Healthy kidneys take out extra fluid (liquid) from your blood. When your kidneys are not working as well as they should, they cannot take out enough fluid. This can cause the extra fluid in your blood to build up in your body.
Having too much fluid in your body can cause problems with your heart and lungs. It can also cause high blood pressure, which is the second most common cause of kidney failure. Controlling your fluid intake can help prevent these problems and lower your risk for further kidney damage.
If your body is holding on to too much fluid, you may notice a faster heartbeat and swelling that starts in your feet and ankles and moves upward. Limiting how much fluid you take in can help you feel better.

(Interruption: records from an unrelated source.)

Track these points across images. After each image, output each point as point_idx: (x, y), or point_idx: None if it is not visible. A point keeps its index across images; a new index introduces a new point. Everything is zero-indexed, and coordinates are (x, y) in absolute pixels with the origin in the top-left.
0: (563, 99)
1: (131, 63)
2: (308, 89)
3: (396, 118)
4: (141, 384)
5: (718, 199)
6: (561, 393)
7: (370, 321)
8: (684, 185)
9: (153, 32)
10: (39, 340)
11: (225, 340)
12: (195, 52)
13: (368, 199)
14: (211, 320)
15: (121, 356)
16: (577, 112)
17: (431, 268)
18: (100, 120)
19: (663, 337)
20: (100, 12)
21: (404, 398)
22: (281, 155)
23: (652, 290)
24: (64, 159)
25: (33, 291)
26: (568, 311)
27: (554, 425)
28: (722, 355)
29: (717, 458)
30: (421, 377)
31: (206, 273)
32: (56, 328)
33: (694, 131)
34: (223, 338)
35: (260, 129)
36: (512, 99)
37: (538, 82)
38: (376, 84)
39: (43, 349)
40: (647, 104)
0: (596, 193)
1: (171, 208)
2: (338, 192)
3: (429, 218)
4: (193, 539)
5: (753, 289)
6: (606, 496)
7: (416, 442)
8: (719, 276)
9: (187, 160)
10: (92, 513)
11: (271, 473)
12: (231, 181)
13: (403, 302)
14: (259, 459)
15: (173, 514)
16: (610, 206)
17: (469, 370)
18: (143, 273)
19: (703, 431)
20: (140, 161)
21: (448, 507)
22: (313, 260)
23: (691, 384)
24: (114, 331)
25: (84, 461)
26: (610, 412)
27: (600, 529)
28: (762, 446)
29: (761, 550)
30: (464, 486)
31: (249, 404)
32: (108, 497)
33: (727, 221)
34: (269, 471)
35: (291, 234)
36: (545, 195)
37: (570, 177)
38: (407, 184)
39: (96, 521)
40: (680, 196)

Use these tips to limit how much fluid you take in each day and check out our infographic on staying hydrated without overdoing fluids:
- Follow a low-salt diet. Salt can make your body hold on to more fluid than it should.
- If you are thirsty, try sucking on an ice cube or a hard candy (sugar-free if you have diabetes).
- Remember that foods, such as ice cream and soup, count as fluid! Fruits and vegetables also have fluid in them. Each time you eat or drink something that is considered a fluid, write it down. Keep track of how much fluid you take in throughout the day.
Ask your doctor how much fluid you should have. Use the tips above to achieve your fluid goal!